• **EXERCISE PROMPT**:
Copy each entry verbatim, excluding its images.

********

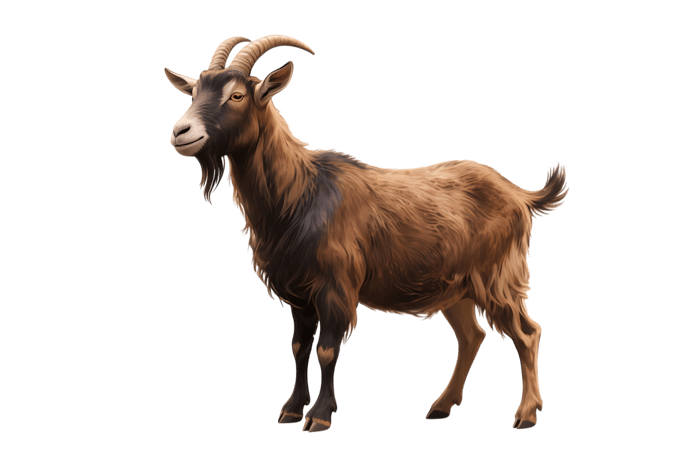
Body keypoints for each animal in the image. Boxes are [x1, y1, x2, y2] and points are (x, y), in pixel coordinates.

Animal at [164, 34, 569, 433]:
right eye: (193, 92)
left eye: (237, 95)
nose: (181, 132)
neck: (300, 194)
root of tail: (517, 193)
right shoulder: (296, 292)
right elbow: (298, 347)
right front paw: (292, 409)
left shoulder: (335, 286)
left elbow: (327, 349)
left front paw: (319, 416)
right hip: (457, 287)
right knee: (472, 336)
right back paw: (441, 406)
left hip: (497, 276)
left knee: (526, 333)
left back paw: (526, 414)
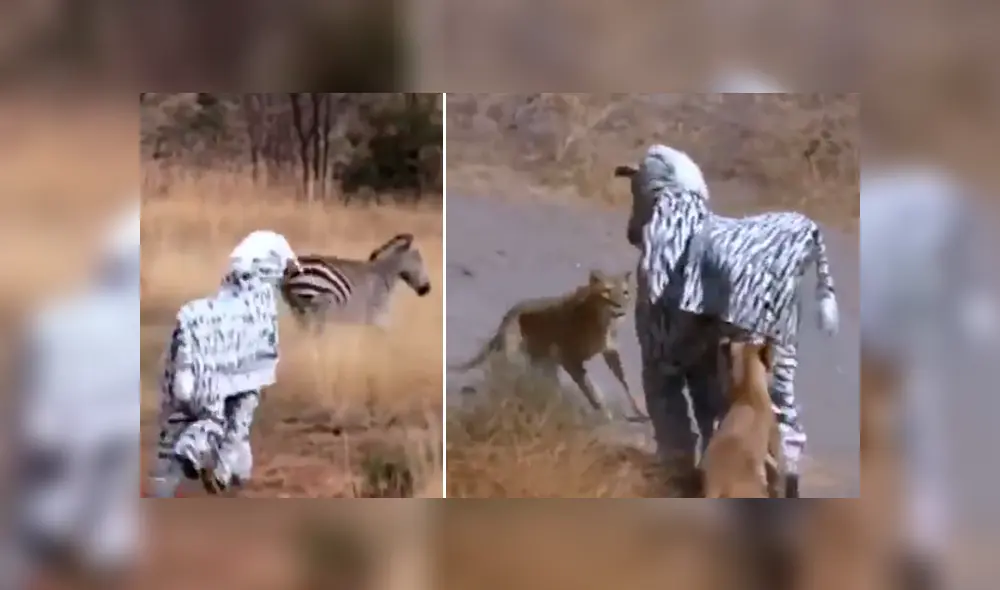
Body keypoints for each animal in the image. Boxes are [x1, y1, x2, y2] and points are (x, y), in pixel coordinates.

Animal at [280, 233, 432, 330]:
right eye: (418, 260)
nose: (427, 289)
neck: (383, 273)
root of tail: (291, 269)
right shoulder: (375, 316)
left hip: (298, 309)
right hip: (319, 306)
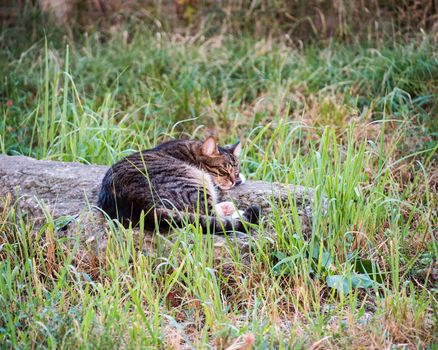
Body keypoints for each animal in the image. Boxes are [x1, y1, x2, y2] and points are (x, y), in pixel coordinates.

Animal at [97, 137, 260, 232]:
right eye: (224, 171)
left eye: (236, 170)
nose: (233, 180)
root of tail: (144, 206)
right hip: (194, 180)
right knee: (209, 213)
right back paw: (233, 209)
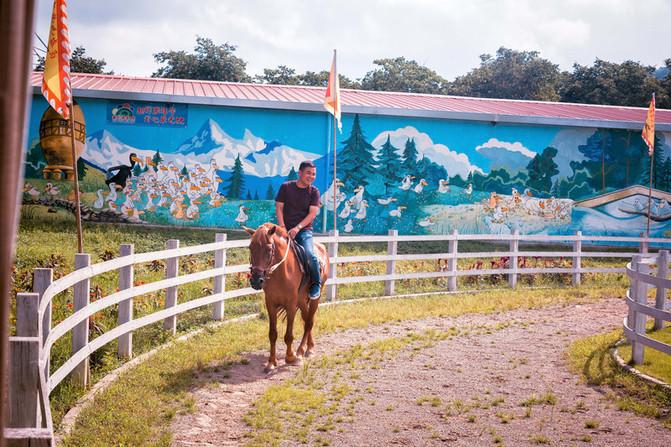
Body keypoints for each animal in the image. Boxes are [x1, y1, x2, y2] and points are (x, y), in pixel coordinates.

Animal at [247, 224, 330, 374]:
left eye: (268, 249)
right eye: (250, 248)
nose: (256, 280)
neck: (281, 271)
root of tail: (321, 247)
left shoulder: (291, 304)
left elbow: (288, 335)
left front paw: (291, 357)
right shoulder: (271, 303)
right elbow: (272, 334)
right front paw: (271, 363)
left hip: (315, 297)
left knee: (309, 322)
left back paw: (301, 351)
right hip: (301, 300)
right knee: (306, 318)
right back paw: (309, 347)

********

• **EXERCISE RESULT**:
Body keypoints for each animal in the image. Boxes are [x1, y1, x2, y2] and points are (x, y), in pixel coordinates.

Animal at [164, 34, 569, 433]:
right eye: (193, 92)
left eye: (237, 95)
nose: (181, 132)
neck: (300, 194)
root of tail: (517, 193)
right shoulder: (296, 292)
right elbow: (298, 347)
right front paw: (292, 409)
left shoulder: (335, 286)
left elbow: (327, 349)
left front paw: (319, 416)
right hip: (457, 287)
right knee: (472, 336)
right back paw: (441, 406)
left hip: (497, 276)
left knee: (526, 333)
left back paw: (526, 414)
Body keypoints for each animal in the image. Boxes are [x1, y1, x2, y2] and points are (x, y), in pixel coordinates.

Animal at [280, 233, 432, 330]:
right eye: (418, 260)
nose: (427, 289)
neck: (383, 273)
root of tail: (291, 269)
right shoulder: (375, 316)
left hip: (298, 309)
right hip: (319, 306)
Body keypoints for each animal in the image. Boxes are [x1, y1, x2, y2] and points are (x, y), in pixel coordinates.

Animal at [97, 137, 260, 232]:
right eye: (224, 171)
left eye: (236, 170)
nose: (233, 180)
root of tail: (144, 206)
right hip: (194, 180)
right knee: (209, 213)
right back paw: (233, 209)
Body keypoints for each animal in the image. Boxes are [x1, y1, x2, y2] and points are (x, y), in pixel coordinates.

Animal at [247, 224, 330, 374]:
left eye: (268, 249)
right eye: (250, 248)
nose: (256, 280)
neck: (281, 271)
root of tail: (321, 247)
left shoulder: (291, 304)
left elbow: (288, 335)
left front paw: (291, 357)
right shoulder: (271, 303)
right elbow: (272, 334)
right front paw: (271, 363)
left hip: (315, 297)
left knee: (309, 322)
left back paw: (301, 351)
right hip: (301, 300)
right knee: (306, 318)
right back paw: (309, 347)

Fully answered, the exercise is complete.